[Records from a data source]
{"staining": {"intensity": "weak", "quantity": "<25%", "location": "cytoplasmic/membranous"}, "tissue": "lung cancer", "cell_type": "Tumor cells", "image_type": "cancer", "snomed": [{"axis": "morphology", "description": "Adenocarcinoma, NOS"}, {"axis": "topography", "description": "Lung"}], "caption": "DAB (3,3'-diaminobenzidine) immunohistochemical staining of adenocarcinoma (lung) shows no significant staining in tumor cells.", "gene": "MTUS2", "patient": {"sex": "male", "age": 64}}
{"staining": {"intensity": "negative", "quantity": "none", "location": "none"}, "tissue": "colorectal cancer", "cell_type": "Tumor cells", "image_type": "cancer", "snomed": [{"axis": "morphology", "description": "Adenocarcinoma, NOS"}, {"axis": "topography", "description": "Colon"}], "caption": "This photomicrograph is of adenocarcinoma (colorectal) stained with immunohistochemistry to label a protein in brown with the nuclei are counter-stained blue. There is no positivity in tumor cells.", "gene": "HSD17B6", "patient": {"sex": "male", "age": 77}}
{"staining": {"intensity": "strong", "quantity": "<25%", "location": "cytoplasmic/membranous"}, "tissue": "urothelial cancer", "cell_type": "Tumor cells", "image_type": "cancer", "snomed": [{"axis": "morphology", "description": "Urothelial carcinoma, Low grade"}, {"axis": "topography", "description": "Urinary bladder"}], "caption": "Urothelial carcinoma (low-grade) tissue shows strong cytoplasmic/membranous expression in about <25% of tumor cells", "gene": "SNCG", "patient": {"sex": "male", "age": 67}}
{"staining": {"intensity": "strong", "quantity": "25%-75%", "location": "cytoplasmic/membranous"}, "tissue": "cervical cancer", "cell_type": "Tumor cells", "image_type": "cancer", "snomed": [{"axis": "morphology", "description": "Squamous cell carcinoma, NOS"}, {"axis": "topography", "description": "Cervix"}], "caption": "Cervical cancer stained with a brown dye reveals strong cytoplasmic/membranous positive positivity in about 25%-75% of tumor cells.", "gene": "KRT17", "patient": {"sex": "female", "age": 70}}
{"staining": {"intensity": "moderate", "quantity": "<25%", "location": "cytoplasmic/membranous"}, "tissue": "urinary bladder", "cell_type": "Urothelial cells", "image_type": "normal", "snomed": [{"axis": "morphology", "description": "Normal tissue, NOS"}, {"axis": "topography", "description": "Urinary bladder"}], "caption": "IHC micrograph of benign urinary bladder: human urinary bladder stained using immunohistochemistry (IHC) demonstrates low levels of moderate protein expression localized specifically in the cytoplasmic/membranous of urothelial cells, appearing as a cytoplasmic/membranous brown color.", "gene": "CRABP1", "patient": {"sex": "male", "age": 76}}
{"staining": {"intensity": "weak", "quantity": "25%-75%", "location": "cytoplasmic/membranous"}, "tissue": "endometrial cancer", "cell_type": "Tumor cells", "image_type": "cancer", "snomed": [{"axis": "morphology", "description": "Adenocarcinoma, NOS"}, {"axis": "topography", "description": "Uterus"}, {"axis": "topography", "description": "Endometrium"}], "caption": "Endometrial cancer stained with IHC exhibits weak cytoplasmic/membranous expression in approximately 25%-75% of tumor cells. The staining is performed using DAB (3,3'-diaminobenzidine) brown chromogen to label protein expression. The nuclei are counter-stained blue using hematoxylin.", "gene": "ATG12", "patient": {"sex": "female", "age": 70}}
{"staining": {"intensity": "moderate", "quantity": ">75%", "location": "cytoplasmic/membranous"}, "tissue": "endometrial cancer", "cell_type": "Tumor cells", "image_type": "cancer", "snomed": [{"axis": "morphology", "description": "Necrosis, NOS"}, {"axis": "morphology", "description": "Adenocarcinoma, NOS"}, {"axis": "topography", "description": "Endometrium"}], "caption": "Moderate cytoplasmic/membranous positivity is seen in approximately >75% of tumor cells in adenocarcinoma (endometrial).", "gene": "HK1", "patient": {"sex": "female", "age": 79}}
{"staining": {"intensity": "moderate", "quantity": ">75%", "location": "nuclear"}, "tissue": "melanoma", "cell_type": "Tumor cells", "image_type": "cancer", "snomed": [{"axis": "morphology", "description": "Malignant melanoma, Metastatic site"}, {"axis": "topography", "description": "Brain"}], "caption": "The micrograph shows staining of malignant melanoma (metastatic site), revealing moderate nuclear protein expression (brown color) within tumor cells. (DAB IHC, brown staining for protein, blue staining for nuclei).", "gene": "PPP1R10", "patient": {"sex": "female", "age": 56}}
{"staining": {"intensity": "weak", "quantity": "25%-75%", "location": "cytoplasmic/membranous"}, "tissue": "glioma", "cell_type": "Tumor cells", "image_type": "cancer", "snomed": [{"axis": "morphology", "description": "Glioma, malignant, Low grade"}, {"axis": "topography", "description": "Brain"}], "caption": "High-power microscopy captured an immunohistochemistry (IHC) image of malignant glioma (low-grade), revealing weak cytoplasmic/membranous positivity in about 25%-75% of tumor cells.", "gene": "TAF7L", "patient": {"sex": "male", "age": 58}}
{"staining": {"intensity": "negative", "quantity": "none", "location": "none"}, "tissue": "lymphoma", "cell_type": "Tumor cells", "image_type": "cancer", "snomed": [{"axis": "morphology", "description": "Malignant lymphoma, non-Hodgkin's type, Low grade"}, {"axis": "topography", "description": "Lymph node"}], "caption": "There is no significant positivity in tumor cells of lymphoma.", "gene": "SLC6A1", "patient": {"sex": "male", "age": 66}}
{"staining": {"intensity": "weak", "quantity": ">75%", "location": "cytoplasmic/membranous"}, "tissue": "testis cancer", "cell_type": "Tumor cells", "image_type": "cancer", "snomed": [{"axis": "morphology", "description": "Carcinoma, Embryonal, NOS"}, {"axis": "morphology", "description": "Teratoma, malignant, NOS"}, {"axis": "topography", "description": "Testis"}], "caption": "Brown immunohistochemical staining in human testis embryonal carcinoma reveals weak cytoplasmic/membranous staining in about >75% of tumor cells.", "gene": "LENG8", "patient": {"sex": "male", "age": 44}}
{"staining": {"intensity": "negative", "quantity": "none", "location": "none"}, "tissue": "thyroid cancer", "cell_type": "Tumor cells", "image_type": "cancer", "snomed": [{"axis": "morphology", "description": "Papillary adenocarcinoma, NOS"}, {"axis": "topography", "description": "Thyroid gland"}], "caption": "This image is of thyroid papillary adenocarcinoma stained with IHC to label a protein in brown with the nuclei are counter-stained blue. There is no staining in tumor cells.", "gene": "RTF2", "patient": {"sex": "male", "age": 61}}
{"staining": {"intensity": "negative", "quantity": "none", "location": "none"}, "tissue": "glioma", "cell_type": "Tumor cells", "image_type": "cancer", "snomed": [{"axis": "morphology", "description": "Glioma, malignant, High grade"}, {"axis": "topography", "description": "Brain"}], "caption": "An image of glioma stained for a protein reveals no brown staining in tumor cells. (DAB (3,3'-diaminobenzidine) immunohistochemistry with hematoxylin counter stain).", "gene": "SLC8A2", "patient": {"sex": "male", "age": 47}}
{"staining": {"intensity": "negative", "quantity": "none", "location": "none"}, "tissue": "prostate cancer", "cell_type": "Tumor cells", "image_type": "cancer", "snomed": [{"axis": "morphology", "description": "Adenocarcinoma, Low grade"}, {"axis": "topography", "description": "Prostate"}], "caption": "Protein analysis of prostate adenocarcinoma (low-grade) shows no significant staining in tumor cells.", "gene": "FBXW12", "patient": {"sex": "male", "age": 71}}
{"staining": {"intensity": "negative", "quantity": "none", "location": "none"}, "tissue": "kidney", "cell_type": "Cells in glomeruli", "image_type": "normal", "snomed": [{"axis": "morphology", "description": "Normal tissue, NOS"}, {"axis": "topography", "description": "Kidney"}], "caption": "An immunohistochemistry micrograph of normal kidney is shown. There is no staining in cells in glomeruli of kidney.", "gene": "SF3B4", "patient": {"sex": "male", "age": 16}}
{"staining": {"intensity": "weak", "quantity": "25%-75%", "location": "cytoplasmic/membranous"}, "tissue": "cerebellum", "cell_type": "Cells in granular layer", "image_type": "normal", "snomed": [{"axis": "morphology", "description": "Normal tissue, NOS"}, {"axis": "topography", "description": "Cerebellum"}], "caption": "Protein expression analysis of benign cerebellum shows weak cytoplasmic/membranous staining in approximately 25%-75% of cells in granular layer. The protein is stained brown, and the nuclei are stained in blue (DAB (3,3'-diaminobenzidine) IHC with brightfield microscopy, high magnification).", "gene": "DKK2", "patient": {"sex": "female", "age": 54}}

TASK REQUIREMENTS |
Your answer must be the lines above from the one containing "micrograph of benign" to the one containing "with IHC exhibits", both included, restated word for word.

TASK RESULT |
{"staining": {"intensity": "moderate", "quantity": "<25%", "location": "cytoplasmic/membranous"}, "tissue": "urinary bladder", "cell_type": "Urothelial cells", "image_type": "normal", "snomed": [{"axis": "morphology", "description": "Normal tissue, NOS"}, {"axis": "topography", "description": "Urinary bladder"}], "caption": "IHC micrograph of benign urinary bladder: human urinary bladder stained using immunohistochemistry (IHC) demonstrates low levels of moderate protein expression localized specifically in the cytoplasmic/membranous of urothelial cells, appearing as a cytoplasmic/membranous brown color.", "gene": "CRABP1", "patient": {"sex": "male", "age": 76}}
{"staining": {"intensity": "weak", "quantity": "25%-75%", "location": "cytoplasmic/membranous"}, "tissue": "endometrial cancer", "cell_type": "Tumor cells", "image_type": "cancer", "snomed": [{"axis": "morphology", "description": "Adenocarcinoma, NOS"}, {"axis": "topography", "description": "Uterus"}, {"axis": "topography", "description": "Endometrium"}], "caption": "Endometrial cancer stained with IHC exhibits weak cytoplasmic/membranous expression in approximately 25%-75% of tumor cells. The staining is performed using DAB (3,3'-diaminobenzidine) brown chromogen to label protein expression. The nuclei are counter-stained blue using hematoxylin.", "gene": "ATG12", "patient": {"sex": "female", "age": 70}}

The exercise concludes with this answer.